BEGIN EXTRACTED TEXT

Apr 8, 2010

How Do Children React to Control?

How Children Really React to Control
by Thomas Gordon, Ph.D.

When one person tries to control another, you can always expect some kind of reaction from the controllee. The use of power involves two people in a special kind of relationship - one wielding power, and the other reacting to it.
This seemingly obvious fact is not usually dealt with in the writings of the dare-to-discipline advocates. Invariably, they leave the child out of the formula, omitting any reference to how the youngster reacts to the control of his or her parents or teachers.
They insist, "Parents must set limits," but seldom say anything about how children respond to having their needs denied in this way. "Parents should not be afraid to exercise their authority," they counsel, but rarely mention how youngsters react to authority-based coercion. By omitting the child from the interaction, the discipline advocates leave the impression that the child submits willingly and consistently to adults' power and does precisely what is demanded.
These are actual quotes from the many power-to-the-parent books I've collected along the way:
  • "Be firm but fair."
  • "Insist that your children obey."
  • "Don't be afraid to express disapproval by spanking."
  • "There are times when you have to say 'no'."
  • "Discipline with love."
  • "Demonstrate your parental right to lead."
  • "The toddler should be taught to obey and yield to parental leadership."
What these books have in common is advocacy of the use of power-based discipline with no mention of how children react to it. In other words, the dare-to-discipline advocates never present power-based discipline in full, as a cause-and-effect phenomenon, an action-and-reaction event.
This omission is important, for it implies that all children passively submit to adult demands, perfectly content and secure in an obedient role, first in relationships with their parents and teachers and, eventually, with all adult power-wielders they might encounter.

END EXTRACTED TEXT
BEGIN INFORMATION GIVEN

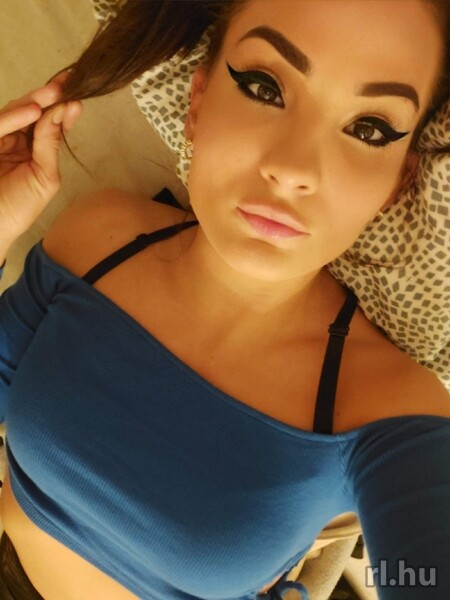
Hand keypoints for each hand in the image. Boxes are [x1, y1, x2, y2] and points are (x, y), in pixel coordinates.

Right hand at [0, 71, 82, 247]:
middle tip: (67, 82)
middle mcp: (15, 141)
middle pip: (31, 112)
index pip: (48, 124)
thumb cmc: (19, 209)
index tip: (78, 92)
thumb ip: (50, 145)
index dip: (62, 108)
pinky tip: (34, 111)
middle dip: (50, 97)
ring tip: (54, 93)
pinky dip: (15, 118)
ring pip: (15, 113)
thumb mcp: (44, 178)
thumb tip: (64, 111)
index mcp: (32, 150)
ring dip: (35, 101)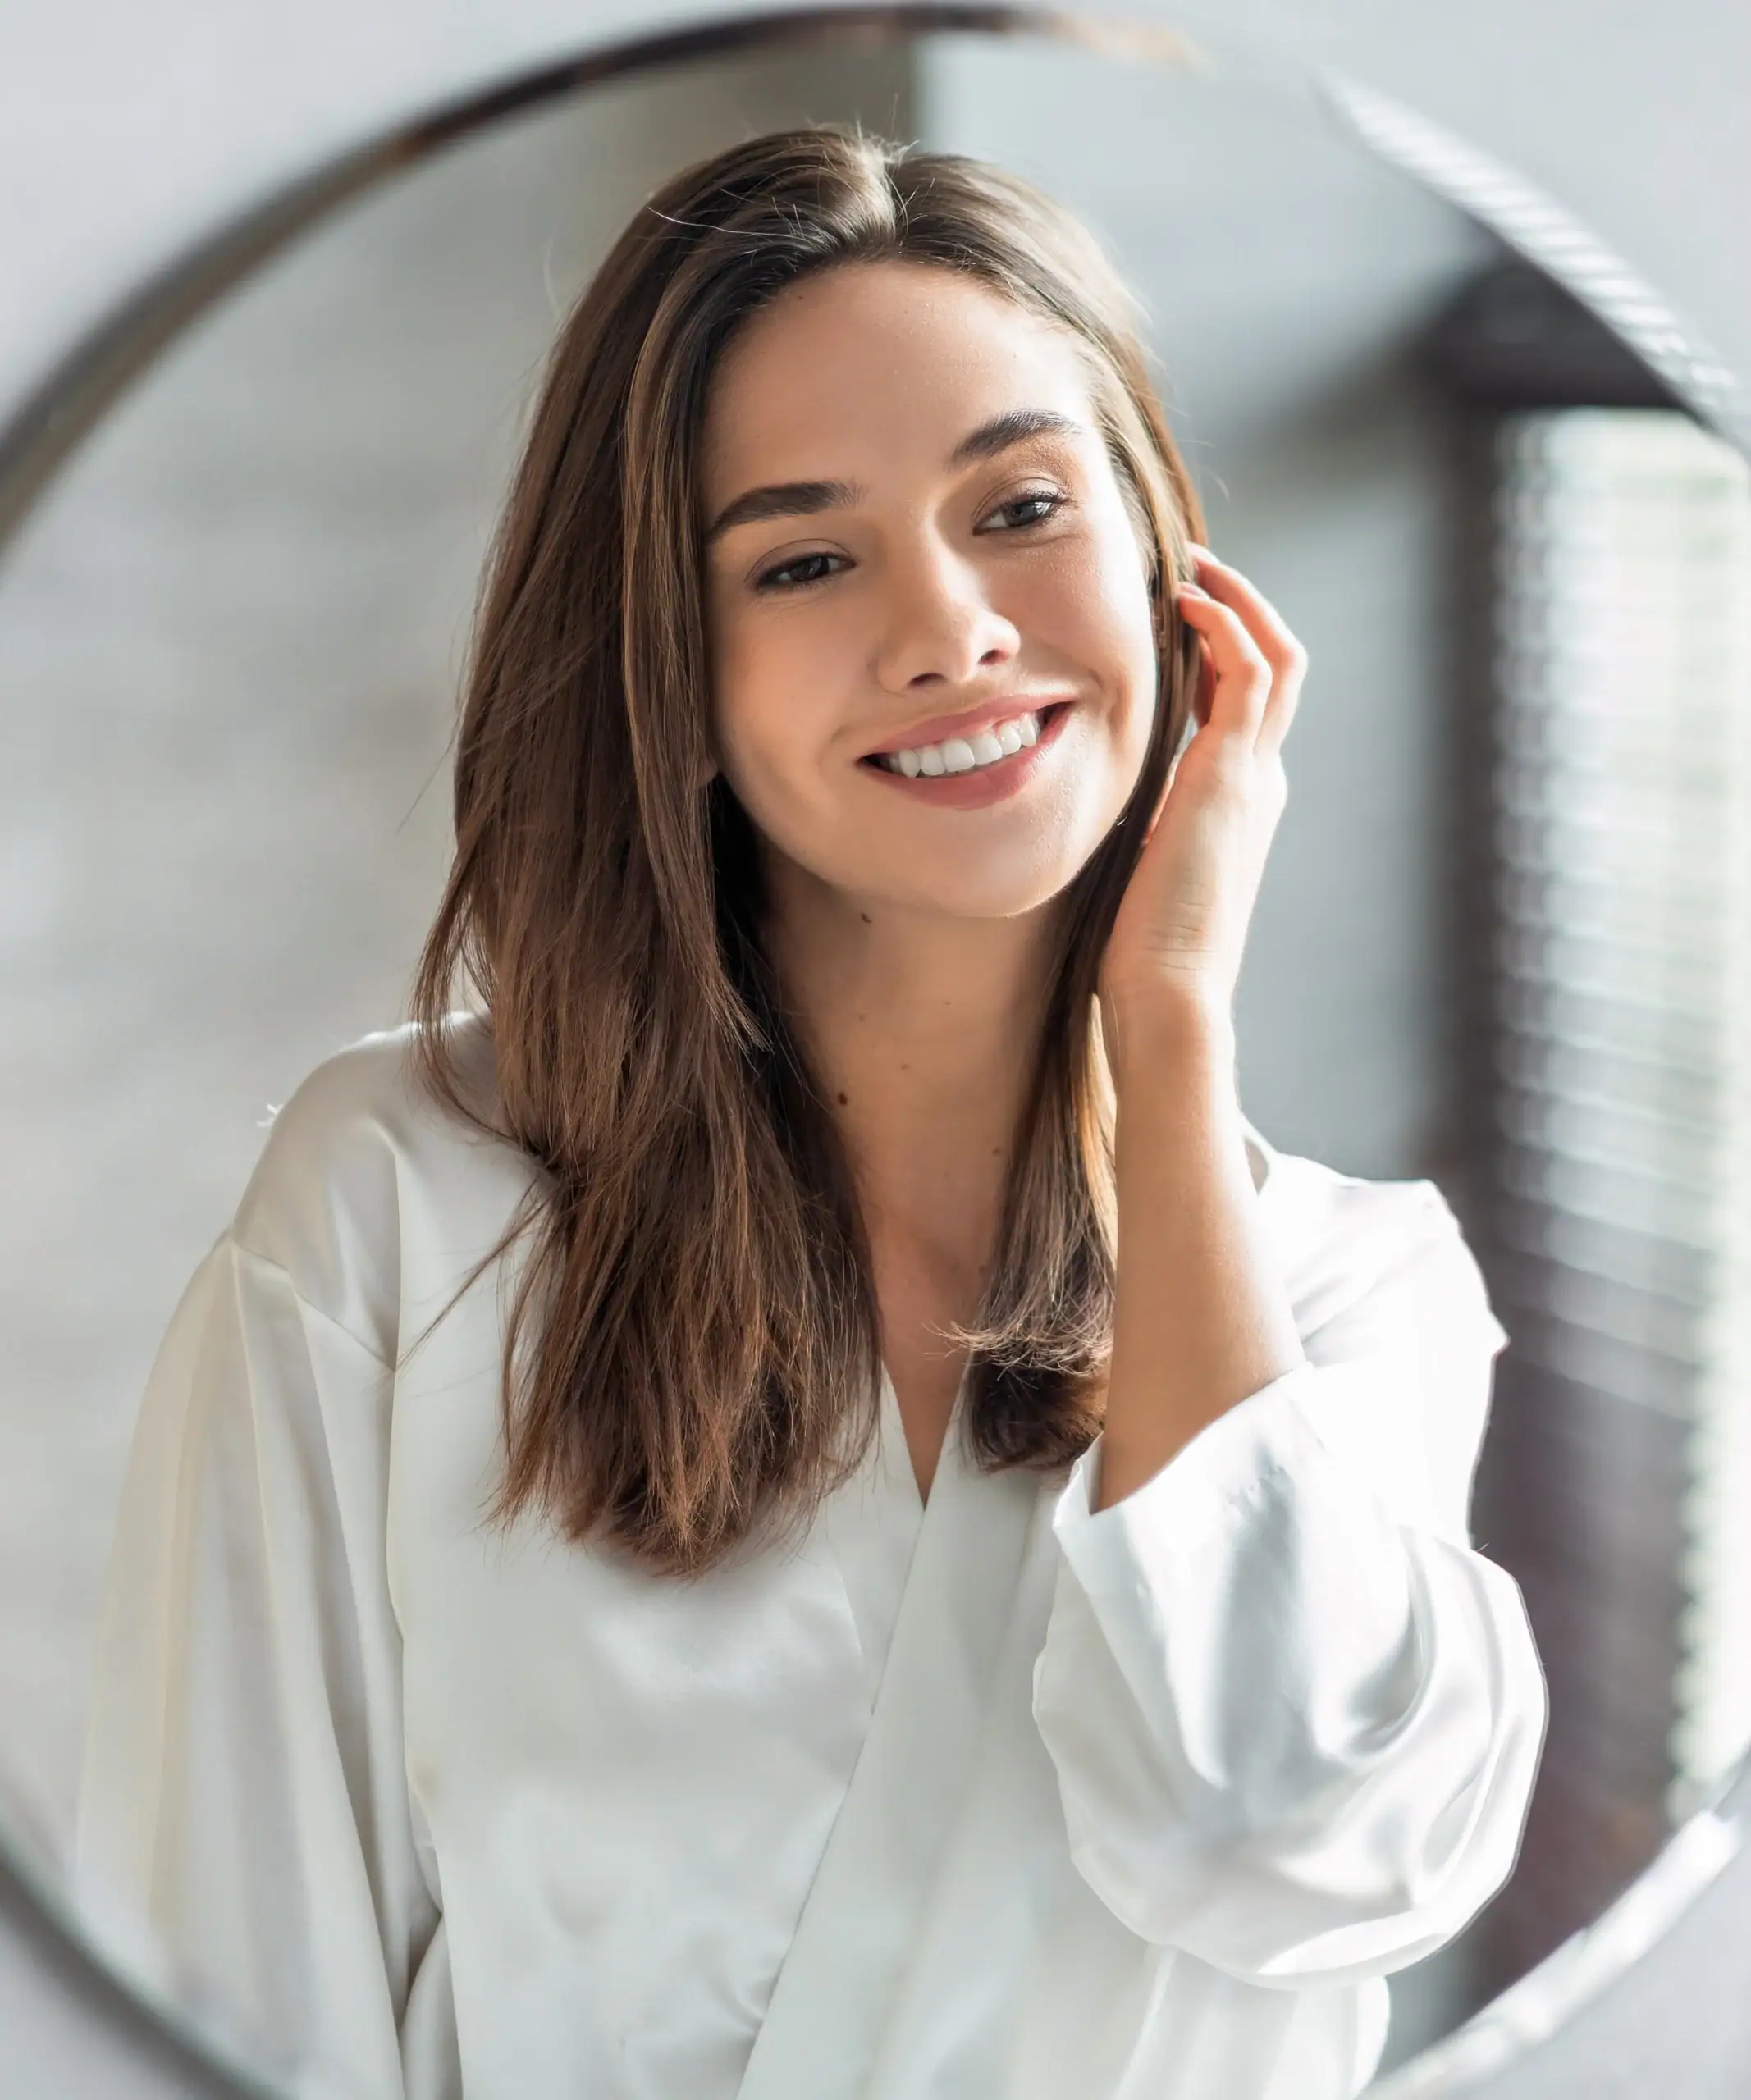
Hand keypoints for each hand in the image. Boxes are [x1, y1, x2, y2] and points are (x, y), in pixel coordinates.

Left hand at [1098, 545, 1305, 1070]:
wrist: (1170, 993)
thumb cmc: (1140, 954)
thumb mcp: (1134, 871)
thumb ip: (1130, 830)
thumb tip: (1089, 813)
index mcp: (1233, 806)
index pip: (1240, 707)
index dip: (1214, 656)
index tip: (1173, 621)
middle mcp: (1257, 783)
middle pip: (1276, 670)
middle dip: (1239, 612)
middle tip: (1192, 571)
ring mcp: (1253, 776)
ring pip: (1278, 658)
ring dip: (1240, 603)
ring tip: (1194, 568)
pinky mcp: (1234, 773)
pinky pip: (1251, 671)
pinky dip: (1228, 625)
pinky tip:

END INFORMATION GIVEN

TASK ITEM A:
Answer these questions from the essay on how children react to control, each on its own line:
(i) What two roles does the use of power put two people in?
(ii) Whom do the dare-to-discipline advocates invariably leave out of the formula?
(iii) What impression results from omitting the child from the interaction?
TASK ITEM B: Continue the essay on how children react to control, picking up right after its final sentence.

RESPONSE AREA A:
(i) One person wields power, and the other reacts to it.
(ii) The child.
(iii) That the child submits willingly and consistently to adults' power and does precisely what is demanded.

RESPONSE AREA B:
However, I have found not a shred of evidence to support this view. In fact, as most of us remember only too well from our childhood, we did almost anything we could to defend against power-based control. We tried to avoid it, postpone it, weaken it, avert it, escape from it. We lied, we put the blame on someone else, we tattled, hid, pleaded, begged for mercy, or promised we would never do it again.
We also experienced punitive discipline as embarrassing, demeaning, humiliating, frightening, and painful. To be coerced into doing something against our will was a personal insult and an affront to our dignity, an act that devalued the importance of our needs.
Punitive discipline is by definition need-depriving as opposed to need-satisfying. Recall that punishment will be effective only if it is felt by the child as aversive, painful, unpleasant. When controllers employ punishment, they always intend for it to cause pain or deprivation. It seems so obvious, then, that children don't ever want punitive discipline, contrary to what its advocates would have us believe. No child "asks for it," "feels a need for it," or is "grateful for it." And it is probably true, too, that no child ever forgets or forgives a punitive parent or teacher. This is why I find it incredible that the authors of power-to-the-parent books try to justify power-based discipline with such statements as:
  • "Kids not only need punishment, they want it."
  • "Children basically want what is coming to them, good or bad, because justice is security."
  • "Punishment will prove to kids that their parents love them."
  • "The youngster who knows he deserves a spanking appears almost relieved when it finally comes."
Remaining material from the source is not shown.